À l’aube des années 1980 avec Ariane 1, c’est donc une nouvelle ère qui s’ouvre pour l’espace européen. Entre le 24 décembre 1979 et le 12 juin 1989, il y aura 28 tirs de fusées Ariane 1 à 3, la dernière pouvant emporter 850 kg de plus que la première. Plus puissante encore, Ariane 4 permet d’envoyer jusqu’à 7 tonnes en orbite basse (LEO) et de 2,1 à 4,9 t en orbite géostationnaire (GEO). Déclinée sous six versions différentes de 1988 à 2003, elle sera lancée 116 fois.

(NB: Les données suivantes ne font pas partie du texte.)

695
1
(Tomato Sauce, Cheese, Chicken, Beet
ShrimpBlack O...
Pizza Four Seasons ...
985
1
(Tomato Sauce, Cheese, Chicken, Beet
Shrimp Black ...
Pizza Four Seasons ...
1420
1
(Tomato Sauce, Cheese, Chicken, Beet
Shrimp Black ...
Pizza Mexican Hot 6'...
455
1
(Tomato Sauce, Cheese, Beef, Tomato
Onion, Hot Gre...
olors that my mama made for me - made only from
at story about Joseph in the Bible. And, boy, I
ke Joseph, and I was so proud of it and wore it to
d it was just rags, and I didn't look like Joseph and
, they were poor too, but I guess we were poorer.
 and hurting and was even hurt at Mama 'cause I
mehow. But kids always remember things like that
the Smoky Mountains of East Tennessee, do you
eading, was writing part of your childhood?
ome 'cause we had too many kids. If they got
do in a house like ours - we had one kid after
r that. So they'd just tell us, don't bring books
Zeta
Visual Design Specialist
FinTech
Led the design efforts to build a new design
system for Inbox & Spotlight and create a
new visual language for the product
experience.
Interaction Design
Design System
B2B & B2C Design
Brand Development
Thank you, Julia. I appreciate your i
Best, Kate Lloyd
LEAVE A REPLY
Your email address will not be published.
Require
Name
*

Les performances seront encore améliorées avec les cinq déclinaisons d’Ariane 5, initialement prévue pour emporter la navette habitée Hermès. La nouvelle fusée décolle pour la première fois en 1996, tir qui se soldera par un échec, l’un des rares. Le 1er juin 2017, les satellites de télécommunications ViaSat-2 et Eutelsat 172B du vol VA 237 représentaient une masse totale de 10,9 tonnes. Mais la charge la plus lourde lancée par Ariane 5 (sur orbite basse toutefois) est le vaisseau cargo ravitailleur ATV Georges Lemaître avec 20 tonnes à la pesée.

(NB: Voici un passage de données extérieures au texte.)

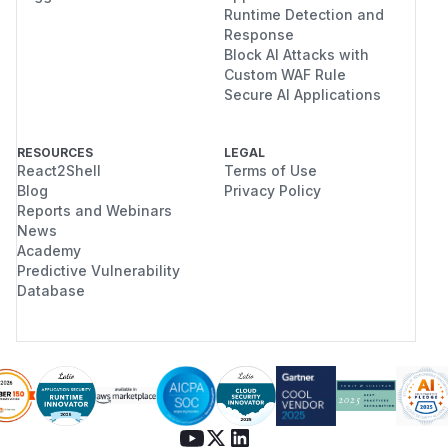
Runtime Detection and
Response
Block AI Attacks with
Custom WAF Rule
Secure AI Applications
RESOURCES
LEGAL
React2Shell
Terms of Use
Blog
Privacy Policy
Reports and Webinars
News
Academy
Predictive Vulnerability
Database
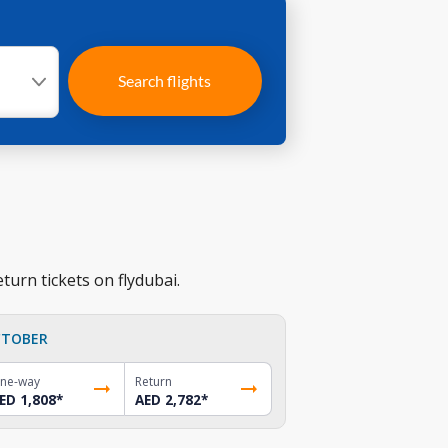
Search flights
turn tickets on flydubai.
TOBER
ne-way
Return
ED 1,808
*
AED 2,782
*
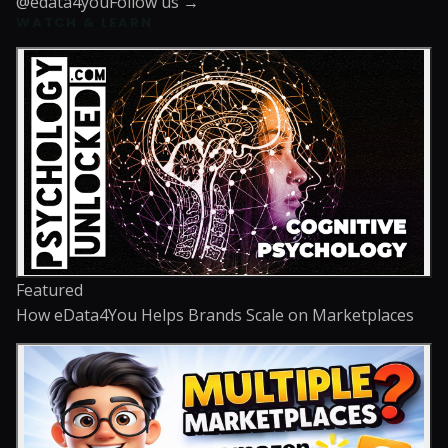
@edata4you
Follow us →
WATCH & LEARN
Featured
How eData4You Helps Brands Scale on Marketplaces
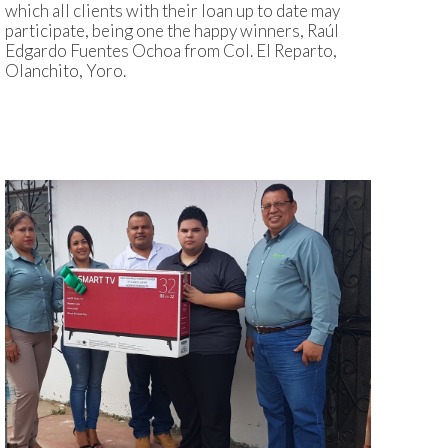
which all clients with their loan up to date may
participate, being one the happy winners, Raúl
Edgardo Fuentes Ochoa from Col. El Reparto,
Olanchito, Yoro.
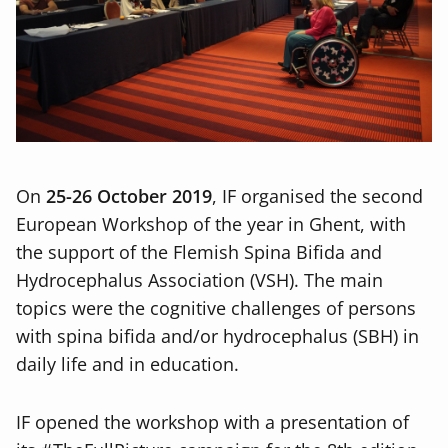
On
25-26 October 2019
, IF organised the second
European Workshop of the year in Ghent, with
the support of the Flemish Spina Bifida and
Hydrocephalus Association (VSH). The main
topics were the cognitive challenges of persons
with spina bifida and/or hydrocephalus (SBH) in
daily life and in education.
IF opened the workshop with a presentation of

Des performances multipliées par 10 en 40 ans
En quarante ans, les performances de la famille Ariane ont été multipliées par dix, ce qui lui a permis de s’assurer une place sur le marché des lancements de satellites commerciaux, dominé initialement par les États-Unis. Avec la navette, en service à partir de 1981, l’Oncle Sam a pensé un temps renforcer sa position de leader. Mais l’avion spatial américain ne fera pas baisser les coûts d’accès à l’orbite terrestre. Pas plus qu’il n’enverra les fusées à la retraite. Et l’explosion de la navette Challenger le 28 janvier 1986, entraînant la mort des sept astronautes de la mission STS-51L, sonne le glas de ces ambitions. Pour Ariane, c’est l’occasion de devenir l’opérateur numéro un du marché. Elle gagnera jusqu’à 60 % des lancements commerciaux en 2009. Une place au sommet qui lui est aujourd’hui disputée par Space X et sa fusée Falcon 9 semi-réutilisable.

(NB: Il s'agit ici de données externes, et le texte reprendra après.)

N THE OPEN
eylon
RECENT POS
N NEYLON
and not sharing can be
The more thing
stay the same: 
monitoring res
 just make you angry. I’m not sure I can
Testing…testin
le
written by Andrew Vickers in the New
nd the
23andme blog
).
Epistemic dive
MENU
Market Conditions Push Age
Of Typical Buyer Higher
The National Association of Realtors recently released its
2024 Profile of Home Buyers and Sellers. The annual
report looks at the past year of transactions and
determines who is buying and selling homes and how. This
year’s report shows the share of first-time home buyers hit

Quatre décennies plus tard, après 451 satellites envoyés dans l’espace, la machine à lancer Ariane est contrainte de se renouveler. Ariane 5 ne peut plus faire face à la concurrence, essentiellement en matière de prix. Un nouveau chapitre s’ouvre donc avec Ariane 6, dont l’objectif est de proposer des lancements de satellites avec des coûts de 40 à 50 % inférieurs à ceux d’Ariane 5.
Si Ariane 1 a eu pour but d’assurer l’autonomie de l’Europe dans l’espace, Ariane 6 aura exactement le même rôle face à la concurrence américaine de Space X ou encore chinoise avec Longue Marche. « L’histoire se répète. Nous ne pouvons nous permettre d’être dépendants en matière d’accès à l’espace », déclarait André-Hubert Roussel, le directeur général d’Arianegroup, lors d’un récent rendez-vous organisé par l’AJPAE.
Lors de la conférence de l’ESA qui s’est tenue à Séville les 27 et 28 novembre, les ministres européens de la Recherche des 22 États membres l’ont compris et ont garanti pour les lanceurs un budget de 2,7 milliards d’euros jusqu’en 2022 (dont 512 M€ pour l’entretien du Centre spatial guyanais sur cinq ans). Une manière d’assurer les trois années de transition prévues entre Ariane 5 et Ariane 6, dont le premier envol est attendu fin 2020, et ainsi la poursuite de l’aventure européenne dans l’espace.